● **YOUR TASK**
Verbatim reproduction of the entries is required; images must be omitted.

● **EXTRACTED INFORMATION**
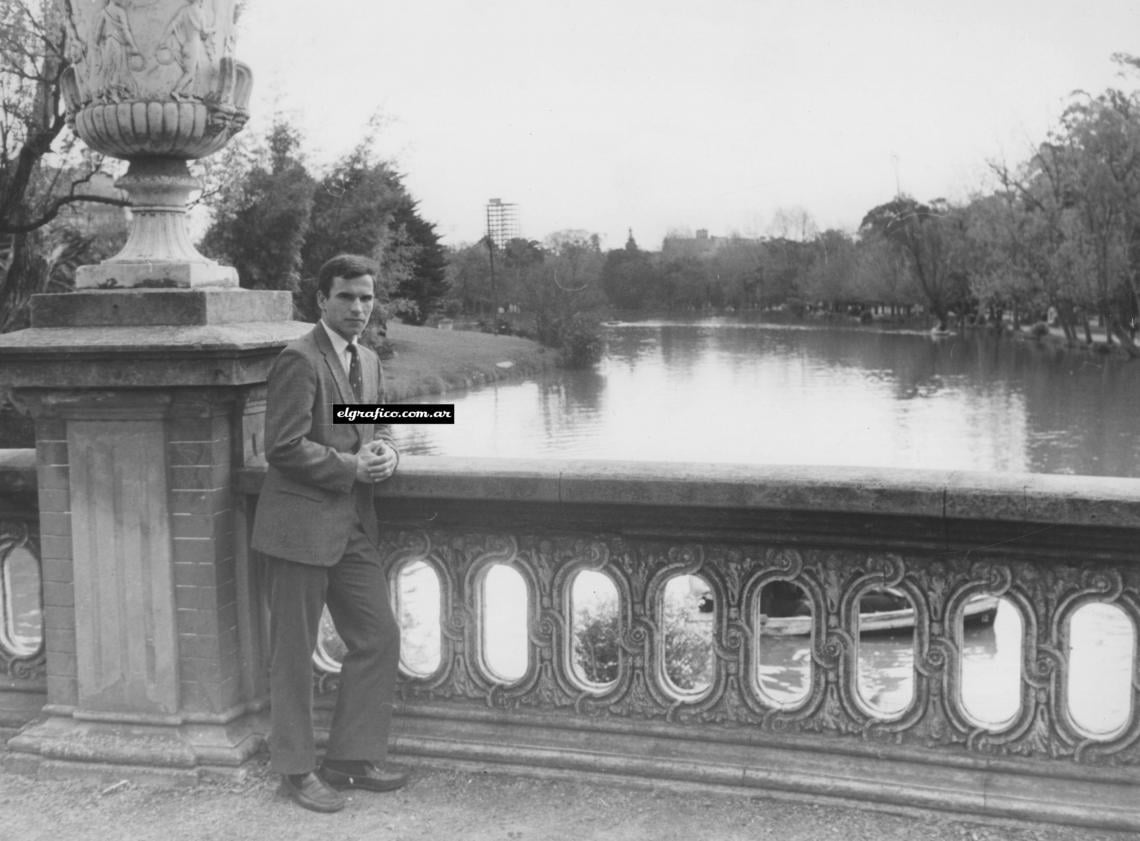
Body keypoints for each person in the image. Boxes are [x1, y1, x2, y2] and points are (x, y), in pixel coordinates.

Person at [251, 253, 406, 813]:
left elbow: (383, 424)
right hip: (298, 528)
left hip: (352, 526)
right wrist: (350, 468)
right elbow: (283, 445)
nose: (359, 308)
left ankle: (348, 758)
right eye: (347, 297)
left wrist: (388, 450)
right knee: (292, 653)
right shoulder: (298, 358)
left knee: (378, 635)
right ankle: (295, 770)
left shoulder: (368, 358)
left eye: (367, 297)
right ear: (321, 299)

● **EXERCISE RESPONSE**
Body keypoints for each person in the image. Boxes are [x1, y1, x2, y2] and points are (x, y), in pixel coordinates.

Person at [251, 253, 406, 813]:
left elbow: (383, 424)
right hip: (298, 528)
left hip: (352, 526)
right wrist: (350, 468)
right elbow: (283, 445)
nose: (359, 308)
left ankle: (348, 758)
right eye: (347, 297)
left wrist: (388, 450)
right knee: (292, 653)
right shoulder: (298, 358)
left knee: (378, 635)
right ankle: (295, 770)
left shoulder: (368, 358)
left eye: (367, 297)
right ear: (321, 299)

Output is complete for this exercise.